Thursday, May 04, 2006

CMU ML Lunch talk: Smoothed Dirichlet distribution: Understanding the Cross-entropy

Speaker: Ramesh Nallapati from the University of Massachusetts Amherst
Date: May 08
Title: Smoothed Dirichlet distribution: Understanding the Cross-entropy ranking function in Information Retrieval

Abstract:
Unigram Language modeling is a successful probabilistic framework for Information Retrieval (IR) that uses the multinomial distribution to model documents and queries. An important feature in this approach is the usage of cross-entropy between the query model and document models as a document ranking function. The Naive Bayes model for text classification uses the same multinomial distribution to model documents but in contrast, employs document-log-likelihood as a scoring function.
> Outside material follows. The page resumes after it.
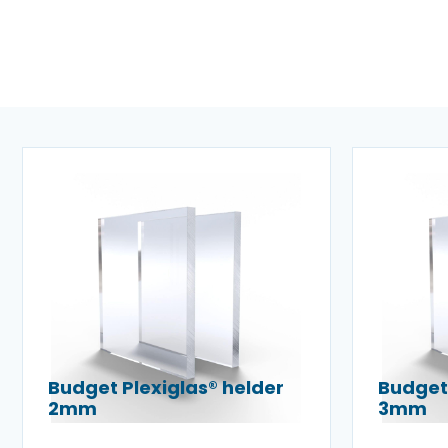
Budget Plexiglas® helder
Budget 
2mm
3mm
Curiously, the cross-entropy function roughly corresponds to query-log-likelihood w.r.t. the document models, in some sense an inverse of the scoring function used in the Naive Bayes model. It has been empirically demonstrated that cross entropy is a better performer than document-likelihood, but this interesting phenomenon remains largely unexplained. In this work we investigate the cross-entropy ranking function in IR. In particular, we show that the cross entropy ranking function corresponds to the log-likelihood of documents w.r.t. the approximated Smoothed-Dirichlet (SD) distribution, a novel variant of the Dirichlet distribution. We also empirically demonstrate that this new distribution captures term occurrence patterns in documents much better than the multinomial, thus offering a reason behind the superior performance of the cross entropy ranking function compared to the multinomial document-likelihood.

Our experiments in text classification show that a classifier based on the Smoothed Dirichlet performs significantly better than the multinomial based Naive Bayes model and on par with the SVMs, confirming our reasoning. We also construct a well-motivated classifier for IR based on SD distribution that uses the EM algorithm to learn from pseudo-feedback and show that its performance is equivalent to the Relevance model (RM), a state-of-the-art model for IR in the language modeling framework that also uses cross-entropy as its ranking function. In addition, the SD based classifier provides more flexibility than RM in modeling queries of varying lengths owing to a consistent generative framework. We demonstrate that this flexibility translates into a superior performance compared to RM on the task of topic tracking, an on-line classification task.